Judge Simon Goldstein, who presided over the case, ruled in favour of eight Travellers who claimed racial discrimination against five London pubs that refused to serve them because of their ethnic origin. 

The judge argued that Irish Travellers should be afforded the same protection under the UK's Race Relation Act as other ethnic minorities in Britain. 

Meanwhile, lawyers defending Punch Retail, which owned three of the five pubs involved in the case, argued that Irish Travellers were not covered by the Race Relations Act and so could be refused entry based on their origin. 

Judge Goldstein rejected the claims, however, and said that Irish Travellers have a history stretching back to the mid-19th century and said that they should be given protection as an ethnic group. 

"Modern Irish travellers are guided by the culture and traditions which have been handed down by generations. They do not go around reading history, they practise it," Goldstein said when delivering the verdict. 

He said that it would be hypocritical to omit Irish Travellers from the Race Relations Act and argued that it would create certain glaring anomalies. 

Judge Goldstein pointed to the fact that Romany Gypsies were covered under the legislation and said that Irish Travellers shared a number of similar characteristics with the group.

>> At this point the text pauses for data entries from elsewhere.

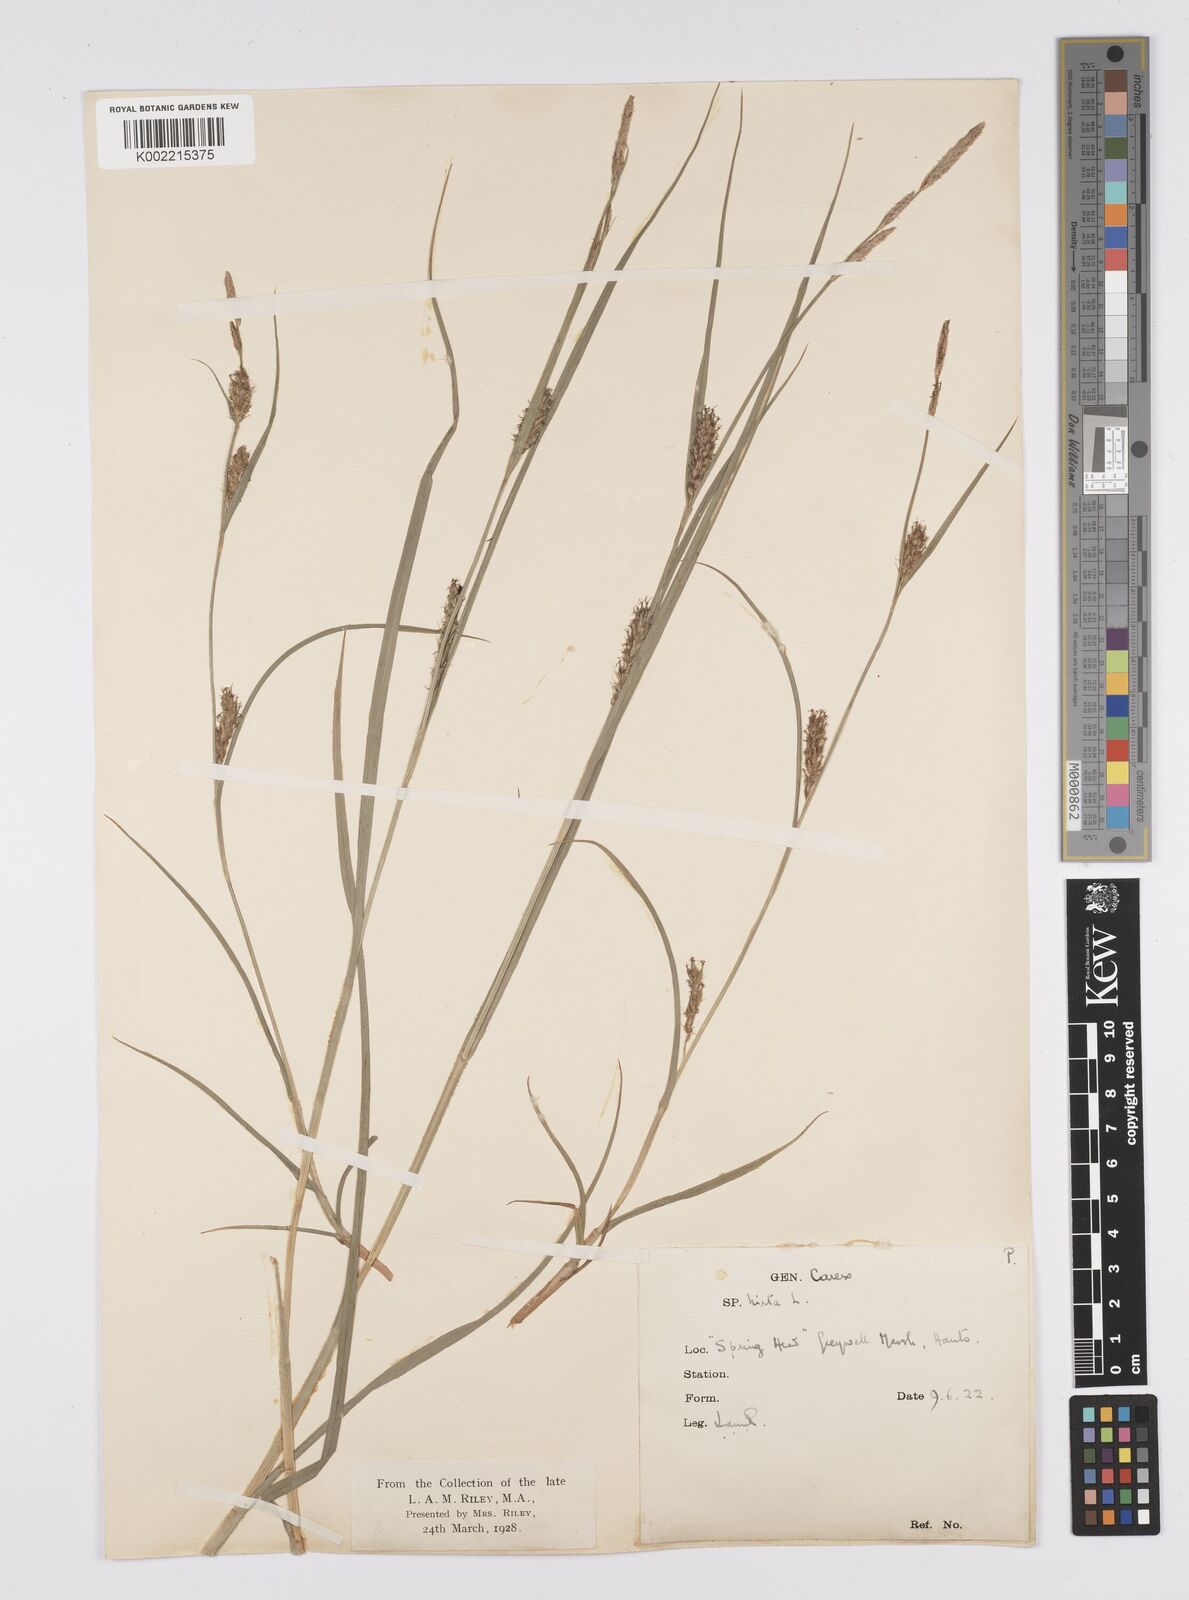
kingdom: Plantae
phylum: Tracheophyta
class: Liliopsida
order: Poales
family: Cyperaceae
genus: Carex
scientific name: Carex hirta
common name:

He additionally said that excluding Irish Travellers from the Race Relations Act would contradict the European Convention on Human Rights and also pointed to the fact that Travellers had already been afforded protection in other parts of the UK thanks to their inclusion in Northern Ireland's Race Relations Order. 

Patrick O'Leary and Michael, Margaret and Kathleen Kiely, four of the Travellers involved in the case, issued a statement following the verdict and said that they hoped other Travellers would use the law to fight racial discrimination. 

Establishments in the United Kingdom now face hefty fines for refusing entry to Travellers based on their ethnic origin.